**Data excerpts**
=-=-=

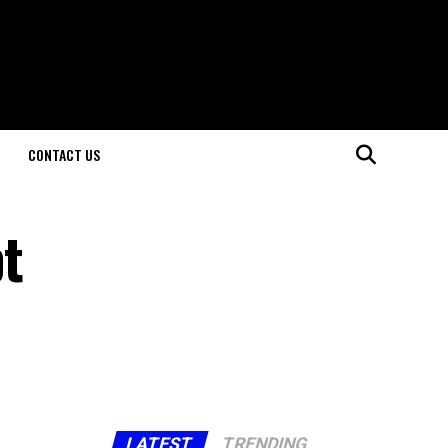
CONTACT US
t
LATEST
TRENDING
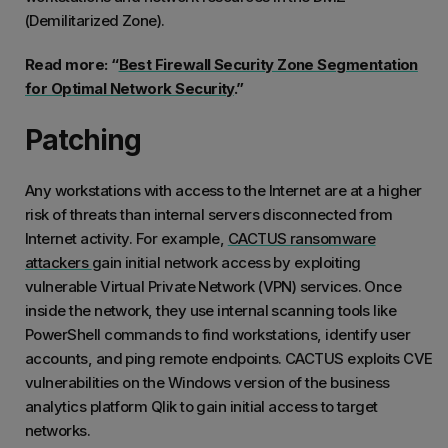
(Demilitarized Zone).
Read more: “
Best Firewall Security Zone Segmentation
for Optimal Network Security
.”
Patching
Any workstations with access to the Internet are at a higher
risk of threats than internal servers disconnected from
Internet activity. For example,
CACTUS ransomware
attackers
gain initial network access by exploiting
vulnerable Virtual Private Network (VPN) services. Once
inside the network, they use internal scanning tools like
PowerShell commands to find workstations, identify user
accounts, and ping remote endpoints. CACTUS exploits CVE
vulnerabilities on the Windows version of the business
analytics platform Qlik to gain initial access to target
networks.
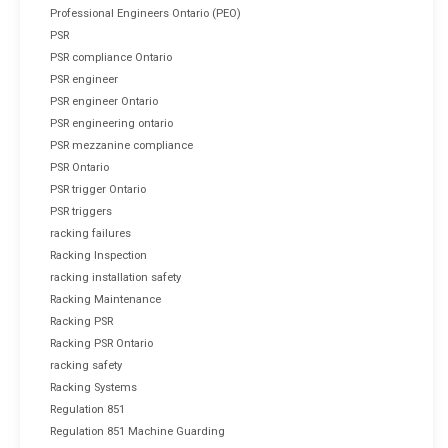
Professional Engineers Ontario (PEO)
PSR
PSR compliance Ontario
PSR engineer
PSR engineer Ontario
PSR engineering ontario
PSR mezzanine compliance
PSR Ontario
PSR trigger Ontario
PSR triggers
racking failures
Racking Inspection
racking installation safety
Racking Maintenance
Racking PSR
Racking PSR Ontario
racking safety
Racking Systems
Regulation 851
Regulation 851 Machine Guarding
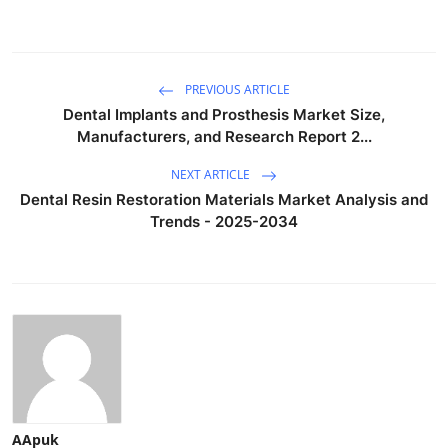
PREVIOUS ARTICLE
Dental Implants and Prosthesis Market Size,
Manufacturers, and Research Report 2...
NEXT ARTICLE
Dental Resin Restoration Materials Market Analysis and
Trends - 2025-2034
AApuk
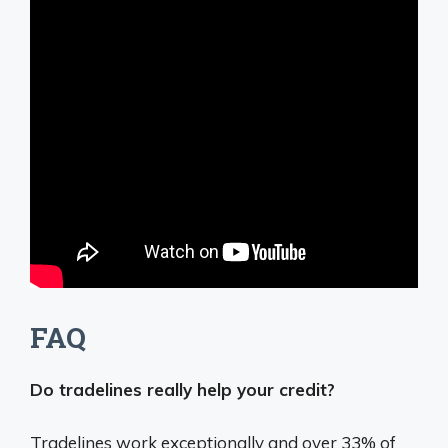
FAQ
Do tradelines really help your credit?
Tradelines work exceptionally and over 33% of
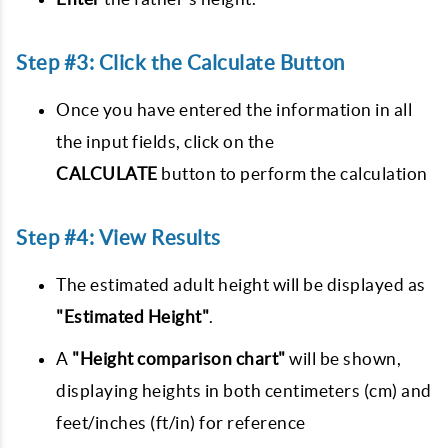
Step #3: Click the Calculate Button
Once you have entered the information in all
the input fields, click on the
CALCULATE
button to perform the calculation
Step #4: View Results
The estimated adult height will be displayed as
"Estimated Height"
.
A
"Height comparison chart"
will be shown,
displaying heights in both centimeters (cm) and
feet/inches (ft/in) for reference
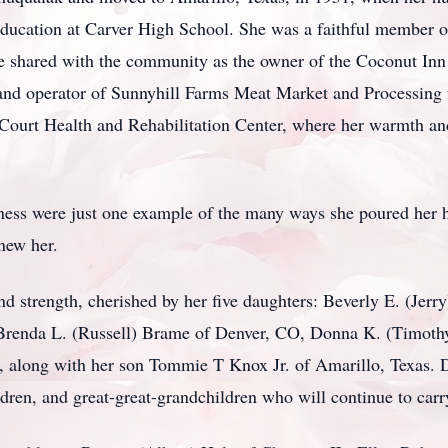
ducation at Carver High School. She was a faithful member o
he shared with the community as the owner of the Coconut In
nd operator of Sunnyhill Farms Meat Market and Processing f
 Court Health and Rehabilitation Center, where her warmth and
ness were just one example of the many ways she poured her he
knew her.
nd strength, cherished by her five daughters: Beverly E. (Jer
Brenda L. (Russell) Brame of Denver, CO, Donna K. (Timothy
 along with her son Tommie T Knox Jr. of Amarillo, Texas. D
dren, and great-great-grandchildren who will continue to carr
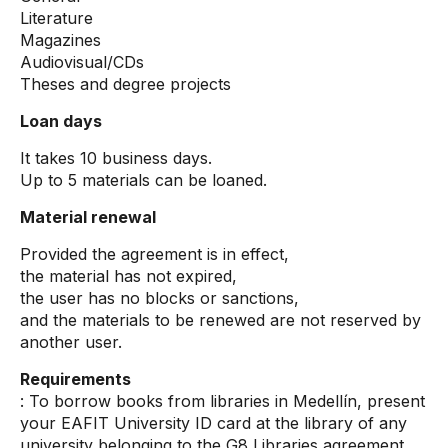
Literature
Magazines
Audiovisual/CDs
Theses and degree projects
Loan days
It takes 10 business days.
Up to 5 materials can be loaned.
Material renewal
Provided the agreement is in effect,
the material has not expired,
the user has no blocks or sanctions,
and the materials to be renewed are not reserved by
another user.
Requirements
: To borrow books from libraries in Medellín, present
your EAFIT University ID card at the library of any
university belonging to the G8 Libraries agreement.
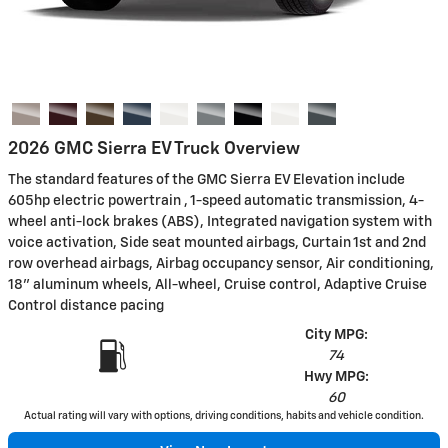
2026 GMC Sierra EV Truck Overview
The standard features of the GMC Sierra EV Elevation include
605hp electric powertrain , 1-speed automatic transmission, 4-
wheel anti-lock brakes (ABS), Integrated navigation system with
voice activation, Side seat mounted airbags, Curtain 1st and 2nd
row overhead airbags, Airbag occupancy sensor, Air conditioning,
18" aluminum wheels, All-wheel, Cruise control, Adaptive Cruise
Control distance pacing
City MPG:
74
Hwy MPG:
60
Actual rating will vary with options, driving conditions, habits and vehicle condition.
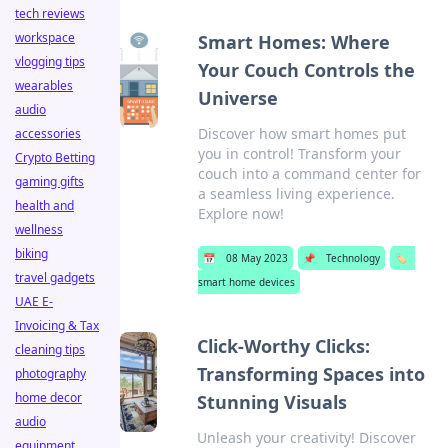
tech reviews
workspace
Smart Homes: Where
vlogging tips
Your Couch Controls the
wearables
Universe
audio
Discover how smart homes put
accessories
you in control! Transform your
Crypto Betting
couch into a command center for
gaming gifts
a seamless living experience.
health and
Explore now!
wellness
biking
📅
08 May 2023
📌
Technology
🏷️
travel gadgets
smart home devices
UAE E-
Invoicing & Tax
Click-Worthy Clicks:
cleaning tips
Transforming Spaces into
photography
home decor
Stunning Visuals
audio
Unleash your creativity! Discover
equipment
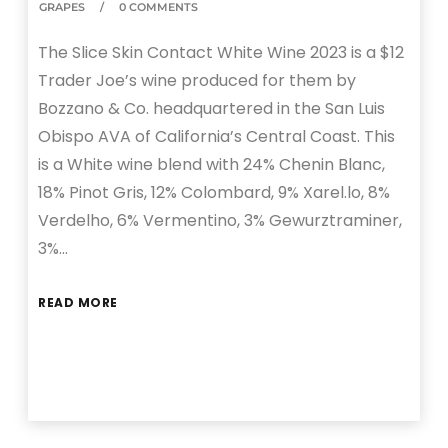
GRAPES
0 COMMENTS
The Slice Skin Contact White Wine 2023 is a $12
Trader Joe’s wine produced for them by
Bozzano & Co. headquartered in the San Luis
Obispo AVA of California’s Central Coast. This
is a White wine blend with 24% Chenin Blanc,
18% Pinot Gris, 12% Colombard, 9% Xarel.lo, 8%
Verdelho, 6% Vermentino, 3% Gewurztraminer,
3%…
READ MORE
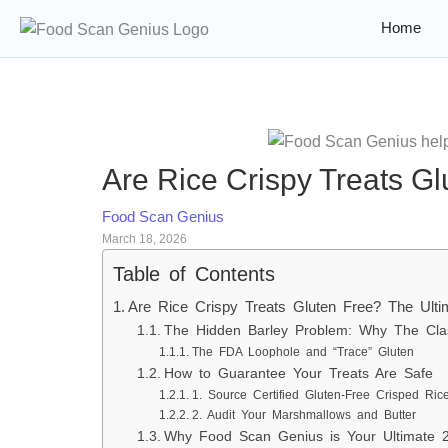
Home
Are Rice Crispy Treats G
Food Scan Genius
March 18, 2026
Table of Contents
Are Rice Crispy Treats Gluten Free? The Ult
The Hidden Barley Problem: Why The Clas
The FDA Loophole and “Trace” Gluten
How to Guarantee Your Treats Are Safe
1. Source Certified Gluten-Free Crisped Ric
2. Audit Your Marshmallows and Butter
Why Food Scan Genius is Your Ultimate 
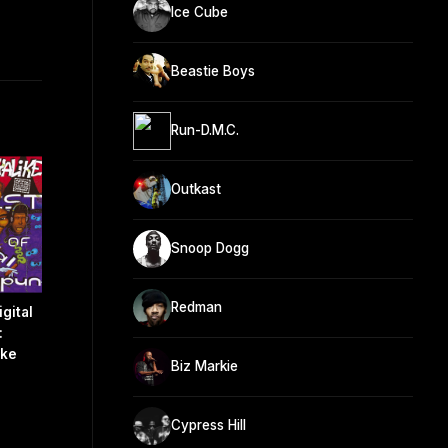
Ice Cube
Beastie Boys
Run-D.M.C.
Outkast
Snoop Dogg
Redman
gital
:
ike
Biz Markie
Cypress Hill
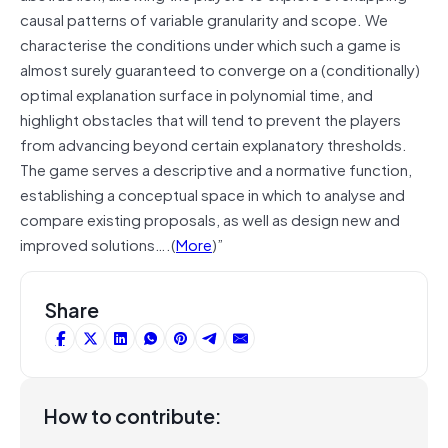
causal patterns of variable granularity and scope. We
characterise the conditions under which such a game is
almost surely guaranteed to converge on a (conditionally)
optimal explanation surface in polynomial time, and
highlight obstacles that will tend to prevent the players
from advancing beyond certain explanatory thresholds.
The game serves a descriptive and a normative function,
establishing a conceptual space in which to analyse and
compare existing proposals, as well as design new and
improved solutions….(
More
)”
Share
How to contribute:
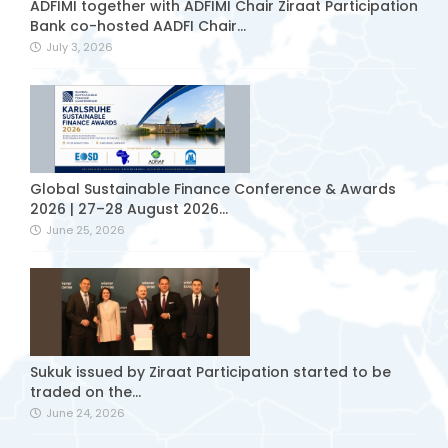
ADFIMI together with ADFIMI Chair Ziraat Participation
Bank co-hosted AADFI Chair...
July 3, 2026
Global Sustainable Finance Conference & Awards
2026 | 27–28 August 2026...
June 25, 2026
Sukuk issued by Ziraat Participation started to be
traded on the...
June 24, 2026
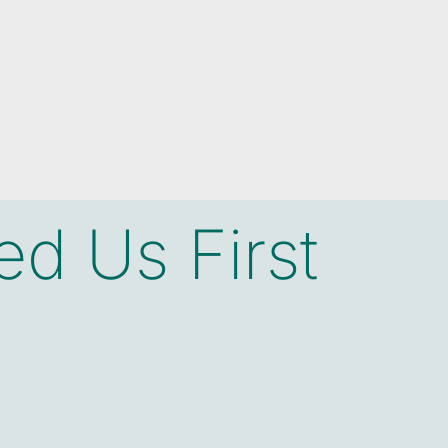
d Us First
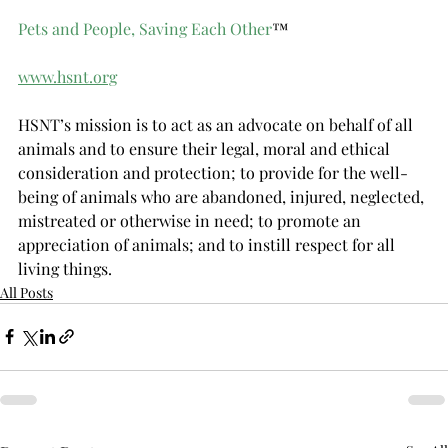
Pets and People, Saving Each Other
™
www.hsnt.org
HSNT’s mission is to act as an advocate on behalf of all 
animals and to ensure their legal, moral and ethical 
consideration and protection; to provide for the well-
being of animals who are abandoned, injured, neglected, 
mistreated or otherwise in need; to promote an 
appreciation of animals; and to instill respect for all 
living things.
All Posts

=-=-=

**What to produce**
The task requires that every line above be transcribed exactly, without the images.

**Solution for this task**
CONTACT US
t
LATEST
TRENDING
(Demilitarized Zone).
Read more: “
Best Firewall Security Zone Segmentation
for Optimal Network Security
.”
Patching
Any workstations with access to the Internet are at a higher
risk of threats than internal servers disconnected from
Internet activity. For example,
CACTUS ransomware
attackers
gain initial network access by exploiting
vulnerable Virtual Private Network (VPN) services. Once
inside the network, they use internal scanning tools like
PowerShell commands to find workstations, identify user
accounts, and ping remote endpoints. CACTUS exploits CVE
vulnerabilities on the Windows version of the business
analytics platform Qlik to gain initial access to target
networks.
Professional Engineers Ontario (PEO)
PSR
PSR compliance Ontario
PSR engineer
PSR engineer Ontario
PSR engineering ontario
PSR mezzanine compliance
PSR Ontario
PSR trigger Ontario
PSR triggers
racking failures
Racking Inspection
racking installation safety
Racking Maintenance
Racking PSR
Racking PSR Ontario
racking safety
Racking Systems
Regulation 851
Regulation 851 Machine Guarding
PREVIOUS ARTICLE
Dental Implants and Prosthesis Market Size,
Manufacturers, and Research Report 2...
NEXT ARTICLE
Dental Resin Restoration Materials Market Analysis and
Trends - 2025-2034
AApuk
FAQ
Do tradelines really help your credit?
Tradelines work exceptionally and over 33% of
Step #3: Click the Calculate Button
Once you have entered the information in all
the input fields, click on the
CALCULATE
button to perform the calculation
Step #4: View Results
The estimated adult height will be displayed as
"Estimated Height"
.
A
"Height comparison chart"
will be shown,
displaying heights in both centimeters (cm) and
feet/inches (ft/in) for reference
ducation at Carver High School. She was a faithful member o
he shared with the community as the owner of the Coconut In
nd operator of Sunnyhill Farms Meat Market and Processing f
 Court Health and Rehabilitation Center, where her warmth and
ness were just one example of the many ways she poured her he
knew her.
nd strength, cherished by her five daughters: Beverly E. (Jer
Brenda L. (Russell) Brame of Denver, CO, Donna K. (Timothy
 along with her son Tommie T Knox Jr. of Amarillo, Texas. D
dren, and great-great-grandchildren who will continue to carr
Literature
Magazines
Audiovisual/CDs
Theses and degree projects
Loan days
It takes 10 business days.
Up to 5 materials can be loaned.
Material renewal
Provided the agreement is in effect,
the material has not expired,
the user has no blocks or sanctions,
and the materials to be renewed are not reserved by
another user.
Requirements
: To borrow books from libraries in Medellín, present
your EAFIT University ID card at the library of any
university belonging to the G8 Libraries agreement.
2026 GMC Sierra EV Truck Overview
The standard features of the GMC Sierra EV Elevation include
605hp electric powertrain , 1-speed automatic transmission, 4-
wheel anti-lock brakes (ABS), Integrated navigation system with
voice activation, Side seat mounted airbags, Curtain 1st and 2nd
row overhead airbags, Airbag occupancy sensor, Air conditioning,
18" aluminum wheels, All-wheel, Cruise control, Adaptive Cruise
Control distance pacing
City MPG:
74
Hwy MPG:
60
Actual rating will vary with options, driving conditions, habits and vehicle condition.
tech reviews
workspace
Smart Homes: Where
vlogging tips
Your Couch Controls the
wearables
Universe
audio
Discover how smart homes put
accessories
you in control! Transform your
Crypto Betting
couch into a command center for
gaming gifts
a seamless living experience.
health and
Explore now!
wellness
biking
📅
08 May 2023
📌
Technology
🏷️
travel gadgets
smart home devices
UAE E-
Invoicing & Tax
Click-Worthy Clicks:
cleaning tips
Transforming Spaces into
photography
home decor
Stunning Visuals
audio
Unleash your creativity! Discover
equipment
GRAPES
0 COMMENTS
The Slice Skin Contact White Wine 2023 is a $12
Trader Joe’s wine produced for them by
Bozzano & Co. headquartered in the San Luis
Obispo AVA of California’s Central Coast. This
is a White wine blend with 24% Chenin Blanc,
18% Pinot Gris, 12% Colombard, 9% Xarel.lo, 8%
Verdelho, 6% Vermentino, 3% Gewurztraminer,
3%…
READ MORE
Home
Are Rice Crispy Treats G
Food Scan Genius
March 18, 2026
Table of Contents
Are Rice Crispy Treats Gluten Free? The Ult
The Hidden Barley Problem: Why The Clas
The FDA Loophole and “Trace” Gluten
How to Guarantee Your Treats Are Safe
1. Source Certified Gluten-Free Crisped Ric
2. Audit Your Marshmallows and Butter
Why Food Scan Genius is Your Ultimate 
Ice Cube
Beastie Boys
Run-D.M.C.
Outkast
Snoop Dogg
Redman
gital
:
ike
Biz Markie
Cypress Hill
causal patterns of variable granularity and scope. We
characterise the conditions under which such a game is
almost surely guaranteed to converge on a (conditionally)
optimal explanation surface in polynomial time, and
highlight obstacles that will tend to prevent the players
from advancing beyond certain explanatory thresholds.
The game serves a descriptive and a normative function,
establishing a conceptual space in which to analyse and
compare existing proposals, as well as design new and
improved solutions….(
More
)”
Share
How to contribute:
ADFIMI together with ADFIMI Chair Ziraat Participation
Bank co-hosted AADFI Chair...
July 3, 2026
Global Sustainable Finance Conference & Awards
2026 | 27–28 August 2026...
June 25, 2026
Sukuk issued by Ziraat Participation started to be
traded on the...
June 24, 2026
d Us First
Pets and People, Saving Each Other
™
www.hsnt.org
HSNT’s mission is to act as an advocate on behalf of all 
animals and to ensure their legal, moral and ethical 
consideration and protection; to provide for the well-
being of animals who are abandoned, injured, neglected, 
mistreated or otherwise in need; to promote an 
appreciation of animals; and to instill respect for all 
living things.
All Posts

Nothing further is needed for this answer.